Long-term use of this class of drugs has been associated with an increased risk of bone fractures,58 which warrants a risk-benefit assessment in each patient.
Injected insulin: Less safe than thought
Recent research suggests that injected insulin has a less favorable safety profile than previously thought.15–19,59 Studies of the long-term safety of insulin therapy have had inconsistent results but suggest that injected insulin is associated with poorer cardiovascular and renal outcomes (in some of the same studies that showed metformin or other agents to improve outcomes),17–19 and the association was dose-dependent. Several studies attempted to cancel out the poorer outcomes by adjusting for hemoglobin A1c levels, stage of disease,17–19,26,27 or severe hypoglycemic episodes.60 However, it may be inappropriate to reduce the impact of these variables, as these may themselves be the mediators of any deleterious effects of exogenous insulin.
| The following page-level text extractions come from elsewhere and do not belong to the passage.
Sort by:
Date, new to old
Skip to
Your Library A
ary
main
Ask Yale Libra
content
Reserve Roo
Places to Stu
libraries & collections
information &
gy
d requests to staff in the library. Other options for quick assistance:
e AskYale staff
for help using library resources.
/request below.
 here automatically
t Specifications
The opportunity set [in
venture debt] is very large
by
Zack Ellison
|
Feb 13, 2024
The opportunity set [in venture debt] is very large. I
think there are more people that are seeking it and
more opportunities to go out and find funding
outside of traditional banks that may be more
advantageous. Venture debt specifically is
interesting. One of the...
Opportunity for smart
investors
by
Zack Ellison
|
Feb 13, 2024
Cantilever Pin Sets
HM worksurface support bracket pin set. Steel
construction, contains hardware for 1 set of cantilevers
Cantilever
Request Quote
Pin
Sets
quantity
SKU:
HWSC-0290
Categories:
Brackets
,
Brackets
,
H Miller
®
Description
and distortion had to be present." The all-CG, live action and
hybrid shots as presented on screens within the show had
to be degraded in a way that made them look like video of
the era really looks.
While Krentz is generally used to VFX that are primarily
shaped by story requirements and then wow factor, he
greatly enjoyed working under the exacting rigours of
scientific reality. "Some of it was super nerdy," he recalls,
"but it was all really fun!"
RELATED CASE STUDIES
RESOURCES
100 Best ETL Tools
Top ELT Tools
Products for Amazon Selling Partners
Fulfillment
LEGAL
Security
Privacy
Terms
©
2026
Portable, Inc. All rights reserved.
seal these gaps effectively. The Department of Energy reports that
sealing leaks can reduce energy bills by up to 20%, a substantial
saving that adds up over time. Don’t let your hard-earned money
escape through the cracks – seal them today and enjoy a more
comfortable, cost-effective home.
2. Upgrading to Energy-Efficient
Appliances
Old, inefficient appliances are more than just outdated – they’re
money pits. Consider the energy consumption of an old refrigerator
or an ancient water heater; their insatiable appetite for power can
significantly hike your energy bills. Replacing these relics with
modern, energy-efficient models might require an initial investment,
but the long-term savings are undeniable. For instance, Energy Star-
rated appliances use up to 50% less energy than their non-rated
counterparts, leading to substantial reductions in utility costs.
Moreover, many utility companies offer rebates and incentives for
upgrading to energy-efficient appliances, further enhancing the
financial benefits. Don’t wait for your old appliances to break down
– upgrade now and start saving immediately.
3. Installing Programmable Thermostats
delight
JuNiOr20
When exogenous insulin is introduced into the peripheral circulation it causes a state of persistent iatrogenic hyperinsulinemia, which leads to insulin resistance and also appears to compromise the cardiovascular system. In contrast, endogenous insulin is released into the portal system in tightly controlled amounts.5,61 This suggests that the same insulin peptide may not be equivalently beneficial when introduced in an artificial manner.
Before starting insulin therapy, consider its side effects such as weight gain and hypoglycemia. Most (about 85%) episodes of hypoglycemia occur with basal-bolus insulin regimens.62 Moreover, iatrogenic hyperinsulinemia can damage the vascular system.63,64
We recommend. Insulin therapy is used early in the course of the disease as a short-term intervention for glucolipotoxicity. However, this can be accomplished without attendant risks of hypoglycemia and weight gain by using agents such as SGLT2 inhibitors and incretins. When insulin therapy is necessary, using it as add-on therapy might be considered instead of drug-switching. We have found alternate pharmacologic approaches successful in avoiding or delaying bolus insulin therapy. And in some patients taking insulin, we have had success in progressively introducing a noninsulin agent and were ultimately able to eliminate insulin altogether.